Range - David Epstein

Nine Lies About Work - Marcus Buckingham / Ashley Goodall

Loonshots - Safi Bahcall

His fluffily meaningless takeaways which apparently bind the three books and
are a common theme:

How can I be better at solving hard problems? Take a bigger view!

How can I work better with those around me? Trust them to share their
knowledge and use that knowledge differently.

How can I bring new things into the world? Hold the innovation and the
delivery in equal regard, give each what it needs, and think hard about what
your organization rewards.

------
behnamoh
I understand the value they add, but medium.com and Pinterest should really be
banned by google and HN due to their efforts in making the flow of useful
information harder. On medium for example, one has to pay to be able to read
the article. I was considering taking my blog to medium.com but given how they
basically __own __the article I would never do that.

------
misiti3780
I have been seeing a lot of hype around "Range", I read it and thought it was
good but I felt like he just took ideas from other good books and combined
them into his work.

------
gumby
The trick about business books is that generally they are quite short, like a
few pages long. The problem is a three page book doesn’t work on an airport
bookshop shelf, so they are padded out. This is even true of the good ones.

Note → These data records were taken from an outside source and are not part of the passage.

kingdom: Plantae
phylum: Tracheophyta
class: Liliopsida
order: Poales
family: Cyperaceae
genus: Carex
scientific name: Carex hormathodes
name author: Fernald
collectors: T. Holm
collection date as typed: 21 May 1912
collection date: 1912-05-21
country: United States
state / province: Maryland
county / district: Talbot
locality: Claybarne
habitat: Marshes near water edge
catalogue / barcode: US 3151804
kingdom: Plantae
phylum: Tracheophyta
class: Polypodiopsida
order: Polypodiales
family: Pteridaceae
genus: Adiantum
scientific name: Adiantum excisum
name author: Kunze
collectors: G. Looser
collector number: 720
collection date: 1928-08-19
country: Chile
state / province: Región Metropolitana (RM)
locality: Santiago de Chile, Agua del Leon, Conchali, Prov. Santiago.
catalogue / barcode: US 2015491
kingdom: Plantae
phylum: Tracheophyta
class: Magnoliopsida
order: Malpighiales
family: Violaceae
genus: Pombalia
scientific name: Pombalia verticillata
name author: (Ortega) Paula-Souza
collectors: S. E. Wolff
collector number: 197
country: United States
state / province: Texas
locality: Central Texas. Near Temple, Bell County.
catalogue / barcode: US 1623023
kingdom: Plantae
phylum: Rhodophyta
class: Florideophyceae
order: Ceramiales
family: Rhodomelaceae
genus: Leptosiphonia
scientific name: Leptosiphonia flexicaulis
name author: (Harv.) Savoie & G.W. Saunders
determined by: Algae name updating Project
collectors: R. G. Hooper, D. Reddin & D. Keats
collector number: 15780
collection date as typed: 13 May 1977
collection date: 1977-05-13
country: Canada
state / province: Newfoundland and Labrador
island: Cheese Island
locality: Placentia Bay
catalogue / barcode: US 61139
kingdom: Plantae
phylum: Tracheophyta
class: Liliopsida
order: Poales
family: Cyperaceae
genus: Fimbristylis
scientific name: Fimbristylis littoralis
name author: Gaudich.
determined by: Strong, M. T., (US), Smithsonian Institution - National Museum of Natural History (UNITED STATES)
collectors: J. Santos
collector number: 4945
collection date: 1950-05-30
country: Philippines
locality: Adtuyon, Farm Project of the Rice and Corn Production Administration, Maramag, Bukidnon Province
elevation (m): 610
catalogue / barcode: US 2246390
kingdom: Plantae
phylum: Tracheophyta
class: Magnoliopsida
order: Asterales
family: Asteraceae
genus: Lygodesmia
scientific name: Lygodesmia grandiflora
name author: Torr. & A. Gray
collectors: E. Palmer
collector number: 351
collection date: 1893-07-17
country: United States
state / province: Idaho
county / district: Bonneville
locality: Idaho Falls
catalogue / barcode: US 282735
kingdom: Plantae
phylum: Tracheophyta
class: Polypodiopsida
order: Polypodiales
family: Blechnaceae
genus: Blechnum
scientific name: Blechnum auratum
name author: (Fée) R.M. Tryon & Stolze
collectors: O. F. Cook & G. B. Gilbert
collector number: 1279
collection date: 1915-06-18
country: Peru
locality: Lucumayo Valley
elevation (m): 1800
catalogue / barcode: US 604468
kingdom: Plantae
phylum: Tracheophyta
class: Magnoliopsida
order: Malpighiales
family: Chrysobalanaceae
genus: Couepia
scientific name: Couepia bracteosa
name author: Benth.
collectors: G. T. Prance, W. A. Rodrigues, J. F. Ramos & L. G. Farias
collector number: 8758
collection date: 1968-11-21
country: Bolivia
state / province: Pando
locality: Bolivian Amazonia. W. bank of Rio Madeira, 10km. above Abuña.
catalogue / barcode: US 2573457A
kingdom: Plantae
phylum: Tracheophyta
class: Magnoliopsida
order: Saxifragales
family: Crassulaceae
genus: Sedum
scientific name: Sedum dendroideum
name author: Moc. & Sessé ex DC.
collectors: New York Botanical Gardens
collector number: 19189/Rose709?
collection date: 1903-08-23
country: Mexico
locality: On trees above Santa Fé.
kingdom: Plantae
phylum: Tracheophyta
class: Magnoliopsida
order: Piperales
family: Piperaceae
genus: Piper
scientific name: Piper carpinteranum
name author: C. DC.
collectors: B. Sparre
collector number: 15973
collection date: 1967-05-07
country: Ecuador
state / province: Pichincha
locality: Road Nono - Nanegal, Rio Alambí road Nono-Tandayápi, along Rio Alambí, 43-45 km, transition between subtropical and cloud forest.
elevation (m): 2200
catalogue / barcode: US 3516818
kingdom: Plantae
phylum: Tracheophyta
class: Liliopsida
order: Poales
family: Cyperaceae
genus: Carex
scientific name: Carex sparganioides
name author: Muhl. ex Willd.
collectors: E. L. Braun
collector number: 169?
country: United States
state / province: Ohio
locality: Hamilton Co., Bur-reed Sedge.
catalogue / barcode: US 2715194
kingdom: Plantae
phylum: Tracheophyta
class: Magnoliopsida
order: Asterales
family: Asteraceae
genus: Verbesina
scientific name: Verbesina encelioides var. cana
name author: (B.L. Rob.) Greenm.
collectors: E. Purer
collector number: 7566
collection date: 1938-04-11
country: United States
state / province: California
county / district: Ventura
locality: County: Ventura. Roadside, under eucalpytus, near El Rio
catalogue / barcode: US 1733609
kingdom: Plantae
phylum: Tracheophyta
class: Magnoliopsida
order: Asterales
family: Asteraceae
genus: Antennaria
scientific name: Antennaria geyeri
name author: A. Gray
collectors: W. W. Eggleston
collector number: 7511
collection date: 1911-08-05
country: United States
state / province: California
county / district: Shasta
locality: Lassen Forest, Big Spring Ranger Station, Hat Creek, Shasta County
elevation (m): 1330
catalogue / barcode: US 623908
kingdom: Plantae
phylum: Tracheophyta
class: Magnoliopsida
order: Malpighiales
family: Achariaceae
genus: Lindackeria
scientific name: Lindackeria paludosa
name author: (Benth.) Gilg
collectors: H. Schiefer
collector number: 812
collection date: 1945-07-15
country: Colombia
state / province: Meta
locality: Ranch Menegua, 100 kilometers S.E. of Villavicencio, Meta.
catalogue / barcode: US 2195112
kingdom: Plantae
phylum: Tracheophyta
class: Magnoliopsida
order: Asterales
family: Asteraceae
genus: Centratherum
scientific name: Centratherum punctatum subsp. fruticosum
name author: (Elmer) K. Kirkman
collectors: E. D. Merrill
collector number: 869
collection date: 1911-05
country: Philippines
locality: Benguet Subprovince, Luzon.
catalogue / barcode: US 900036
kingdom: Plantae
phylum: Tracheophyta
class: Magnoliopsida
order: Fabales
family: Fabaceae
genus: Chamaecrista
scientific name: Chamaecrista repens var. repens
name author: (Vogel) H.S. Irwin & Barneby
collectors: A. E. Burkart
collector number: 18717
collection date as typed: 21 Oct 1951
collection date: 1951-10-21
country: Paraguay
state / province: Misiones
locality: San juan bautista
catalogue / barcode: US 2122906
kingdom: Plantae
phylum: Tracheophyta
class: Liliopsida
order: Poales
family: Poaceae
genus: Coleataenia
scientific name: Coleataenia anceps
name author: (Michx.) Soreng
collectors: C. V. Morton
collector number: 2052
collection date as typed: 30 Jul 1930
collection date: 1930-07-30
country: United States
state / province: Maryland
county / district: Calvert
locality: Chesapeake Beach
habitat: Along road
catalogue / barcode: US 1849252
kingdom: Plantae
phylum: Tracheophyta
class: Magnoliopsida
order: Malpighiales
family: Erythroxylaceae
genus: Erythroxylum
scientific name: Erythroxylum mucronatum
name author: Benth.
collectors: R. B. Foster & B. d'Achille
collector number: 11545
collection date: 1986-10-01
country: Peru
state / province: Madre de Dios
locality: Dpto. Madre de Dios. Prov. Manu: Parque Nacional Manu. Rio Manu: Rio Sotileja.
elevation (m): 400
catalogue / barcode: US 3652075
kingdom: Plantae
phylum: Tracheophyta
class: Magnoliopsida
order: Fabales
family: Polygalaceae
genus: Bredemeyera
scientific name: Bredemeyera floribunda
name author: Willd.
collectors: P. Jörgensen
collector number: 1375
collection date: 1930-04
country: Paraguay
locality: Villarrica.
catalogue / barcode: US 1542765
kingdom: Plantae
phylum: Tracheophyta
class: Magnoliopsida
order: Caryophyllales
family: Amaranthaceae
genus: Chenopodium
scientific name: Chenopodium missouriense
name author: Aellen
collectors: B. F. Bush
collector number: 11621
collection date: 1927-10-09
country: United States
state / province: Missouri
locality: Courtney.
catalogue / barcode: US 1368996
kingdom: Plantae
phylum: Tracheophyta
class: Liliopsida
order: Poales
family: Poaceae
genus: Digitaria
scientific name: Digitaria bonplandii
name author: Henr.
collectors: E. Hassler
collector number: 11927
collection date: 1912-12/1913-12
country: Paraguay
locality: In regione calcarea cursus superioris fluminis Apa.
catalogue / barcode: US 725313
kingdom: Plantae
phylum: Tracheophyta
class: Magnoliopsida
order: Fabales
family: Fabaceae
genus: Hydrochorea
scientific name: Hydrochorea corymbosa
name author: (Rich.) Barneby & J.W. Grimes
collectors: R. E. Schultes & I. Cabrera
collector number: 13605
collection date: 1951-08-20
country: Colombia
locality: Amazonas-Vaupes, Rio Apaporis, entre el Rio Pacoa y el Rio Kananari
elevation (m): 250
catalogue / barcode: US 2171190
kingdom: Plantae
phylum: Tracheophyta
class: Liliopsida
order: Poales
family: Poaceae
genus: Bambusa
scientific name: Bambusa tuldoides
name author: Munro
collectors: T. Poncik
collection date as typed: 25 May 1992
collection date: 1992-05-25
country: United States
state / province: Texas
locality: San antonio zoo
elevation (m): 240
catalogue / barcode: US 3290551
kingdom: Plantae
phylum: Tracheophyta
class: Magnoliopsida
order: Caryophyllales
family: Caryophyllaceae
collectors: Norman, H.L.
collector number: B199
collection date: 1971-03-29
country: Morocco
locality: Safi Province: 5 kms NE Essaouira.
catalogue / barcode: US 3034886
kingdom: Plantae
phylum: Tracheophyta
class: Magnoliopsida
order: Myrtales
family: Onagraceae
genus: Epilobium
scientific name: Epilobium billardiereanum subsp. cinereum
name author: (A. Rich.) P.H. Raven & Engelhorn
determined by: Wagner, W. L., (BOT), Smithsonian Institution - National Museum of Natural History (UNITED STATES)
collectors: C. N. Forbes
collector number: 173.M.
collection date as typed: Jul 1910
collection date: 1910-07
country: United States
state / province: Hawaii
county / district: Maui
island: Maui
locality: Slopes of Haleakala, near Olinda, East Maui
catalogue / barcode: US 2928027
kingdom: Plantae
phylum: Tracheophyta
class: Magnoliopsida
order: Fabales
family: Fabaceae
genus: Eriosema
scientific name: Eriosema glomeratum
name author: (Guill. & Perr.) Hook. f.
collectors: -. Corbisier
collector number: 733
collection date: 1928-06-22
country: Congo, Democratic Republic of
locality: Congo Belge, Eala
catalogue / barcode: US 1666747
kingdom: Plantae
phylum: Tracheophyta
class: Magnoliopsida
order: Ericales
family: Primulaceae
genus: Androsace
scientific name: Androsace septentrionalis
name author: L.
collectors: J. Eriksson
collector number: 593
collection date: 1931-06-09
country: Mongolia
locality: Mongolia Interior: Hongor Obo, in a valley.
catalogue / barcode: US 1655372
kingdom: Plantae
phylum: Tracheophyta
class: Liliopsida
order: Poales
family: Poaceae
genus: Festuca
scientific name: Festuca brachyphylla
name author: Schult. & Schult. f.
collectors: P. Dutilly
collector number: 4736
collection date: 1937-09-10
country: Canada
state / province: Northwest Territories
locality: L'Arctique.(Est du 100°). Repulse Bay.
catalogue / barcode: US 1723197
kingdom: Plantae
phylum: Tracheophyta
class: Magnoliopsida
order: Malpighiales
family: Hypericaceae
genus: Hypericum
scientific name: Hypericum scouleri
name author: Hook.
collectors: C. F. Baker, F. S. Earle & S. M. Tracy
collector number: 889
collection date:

Good example is crossing the chasm. An insightful book (at least when it can
out) but really is one drawing and perhaps one page of explanation.

Innovator’s dilemma: one graph and a few pages of explanation (it was a non-
obvious thesis). Good insight though is it actionable? And some of the
examples were...perhaps not really supported.

But at least 99.999% of business books contain 0 pages of insight.

------
nobrains
For me, personally, "Built to Last: Successful Habits of Visionary Companies"
by Jim Collins, still stands as THE canon to read for a business book. His
research based style resonates with me and makes me trust the findings much
more.